- Gündem
- 26.04.2025 00:56
2006’da İzmir’e yerleşen Alen Sasunyan, mal varlığını ele geçirmek isteyenlerce öldürüldüğü rivayet edilen Mihriban Onart’ın harabeye dönen evinin her köşesini kendi elleriyle yenileyerek ‘Vakana’ adlı nostaljik bir hostel-kafeye dönüştürdü
ÇAĞLA GENİŞ-ÖZEL HABER
İzmir’in Alsancak semtinde 215 yıllık tarihi bir evin hikayesi... Yıllardır kullanılmadığı için harabeye dönen bu iki katlı cumbalı evin sahibi 1923 doğumlu Mihriban Onart adında gayrimüslim bir kadındır. Farklı dini inanışta oldukları için sevdiği erkekle birliktelikleri engellenen Mihriban Hanım, babasından miras kalan bu eve sığınır yıllarca. Kimseyle görüşmez, kalbine sığmayan acısını mektuplara ve şiirlere döker. Yalnız yaşadığını ve varlıklı olduğunu bilen kişiler tarafından bir süre takibe alınır ardından şirket kurmak için Bulgaristan’a gitmeye ikna edilir. O günden sonra da bir daha haber alınamaz kendisinden. 2004 yılında hayatını kaybeder hatta mal varlığını ele geçirmek isteyen kişilerce öldürüldüğü rivayet edilir. Bölge esnafı ve komşuların dilinden düşmeyen Mihriban Hanım’ın hikayesi, 2006 yılında İzmir’e yerleşen Alen Sasunyan’ı derinden etkiler. Her köşesinde geçmişe dair izlerin bulunduğu ev ile arasında kuvvetli bir bağ kurar. Ve O’nun anısını yaşatmaya karar verir. Mirasçıların vefatıyla bir vakfın yönetimine geçen evi yeniden canlandırmak için kolları sıvar. Vakıf yöneticilerine ulaşır; yetki verirlerse kullanmak istediğini söyler ve kontrat imzalarlar. Çatısı dahi çökmüş, kullanılamaz haldeki evin her köşesini aslına uygun bir şekilde kendi elleriyle onarır. Aylarca süren mesainin ardından ‘hostel’ olarak kullanıma açılan aynı zamanda kafe ve sergi alanı hizmeti de veren ‘Vakana’ isimli tarihi mekan kapılarını açarak misafirlerini nostaljik bir yolculuğa çıkaramaya başlar.
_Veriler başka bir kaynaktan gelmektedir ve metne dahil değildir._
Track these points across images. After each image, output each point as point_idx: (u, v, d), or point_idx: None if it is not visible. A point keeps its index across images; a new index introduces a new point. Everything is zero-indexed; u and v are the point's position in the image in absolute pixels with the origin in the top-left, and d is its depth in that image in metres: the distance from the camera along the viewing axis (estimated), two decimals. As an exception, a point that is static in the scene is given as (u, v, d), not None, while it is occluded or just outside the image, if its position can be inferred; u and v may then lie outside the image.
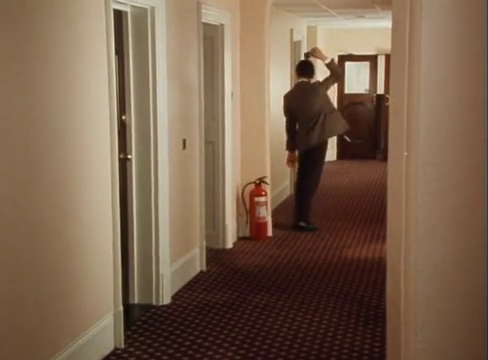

USTALAR 400 BİN İSTEYİNCE KOLLARI SIVADI
Yıllardır kullanılmadığı için harabeye dönen evi onarmak için aylarca emek verdiğini anlatan Alen Sasunyan, “Temizlemeye başladığımda içerisinden neredeyse 250 torba çöp çıkardım. Merdiven yoktu, çatı ve bazı zeminler çökmüştü. Pek paramız da yoktu... Dayanışma ile hemen tadilata başladık. Arkadaşlarım bu süreçte beni hiç yalnız bırakmadı. Buradaki her şey el emeği ve alın teri. Ustalar buranın tadilatı için 400 bin lira gibi bir fiyat istemişti. Ama biz kendi emeğimizle tadilatını bitirdik ve kullanıma hazır hale getirdik. Tadilat esnasından binanın yapısına hiçbir zarar verilmedi. Mihriban Hanım’ın ruhunu burada yaşatmaya çalıştım. Kapı ve pencerelerin yalnızca kırık yerlerini onardım. Bazı yerlere ona ait eşyalar koydum. Normalde eski binaları alıp içerisine çelik konsollar sokup modern yapılar haline getiriyorlar. Ben böyle bir şey yapmak istemedim” dedi.
RUHUNU BURADA HİSSEDİYORUM
Mihriban Onart’ın hikayesini dinlediğinde çok etkilendiğini dile getiren Alen Sasunyan, “O’nun ruhuna her daim teşekkür ediyorum. Hiç tanımıyorum kendisini ama hikayesini öğrendim. Babası İzmir’de eski bir mebusmuş. Zengin bir aile, durumları çok iyi... Hiç evlenmemiş, uzun süre aşk acısı yaşamış. Eve girdiğimde köşedeki odada yatağı, hemen yanı başında sevdiği adama yazdığı mektup ve şiirlerin bulunduğu bir defter duruyordu. Kavuşamamışlar ve yaşadığı aşk acısının ardından yıllarca bu eve sığınmış. Tek başına yaşadığını ve çok zengin olduğunu bilen bir grup kendisini takibe almış. Kandırıp Bulgaristan’a götürmüşler ve orada bir gemi şirketi kurdurmuşlar. Elindeki tüm parayı kaptırmış. O günden sonra bir daha haber alınamamış kendisinden. 2004 yılında öldüğü bildiriliyor. Ama parasını almak için öldürüldüğünü de söyleyenler var. Bulgaristan’a gittikten sonra bir daha hiç İzmir’e dönmemiş. Mezarının nerede olduğu da bilinmiyor. Mihriban Hanım, ailemden biri gibi. Buraya her girdiğimde çok duygulanıyorum. Bedensel olarak tanışmadık ama onu çok iyi tanıyorum. Bu binaya karşı inanılmaz bir aidiyet duygusu hissediyorum” ifadelerini kullandı.
GELENLERDE İZ BIRAKMAK İSTİYORUM
Gelen misafirlerin mekanın atmosferinden oldukça etkilendiğini ifade eden Alen Sasunyan, şunları söyledi: “Mekanın adını Vakana koymaya karar verdik. Bayırda sanat üretimi yapanları koruyan bir Yunan tanrısı adı Vakana... Aslında tembellik tanrısı olarak geçiyor. Bizler de sistemin bize dayattığı şeylerden uzak kalan, daha çok öz üretimi ile hayatta kalmayı ideal ediyoruz. Bu yüzden ‘onlara’ göre tembeliz ama kendimiz için üretmeyi seven insanlarız. Burası iki katlı bir ev... Üst katı hostel, alt katı ise kafe ve sergi alanı olarak kullanıyoruz. Buraya gelen müşterilere Mihriban Hanım’ın hikayesini anlattığımda çok hoşlarına gidiyor. Parayla değil emekle girdik bu işe. Misafirlerimizi güzel ağırlamak ve iz bırakmak istiyoruz. Hedefimiz ticari kazanç değil insanların buradan memnun ayrılması.”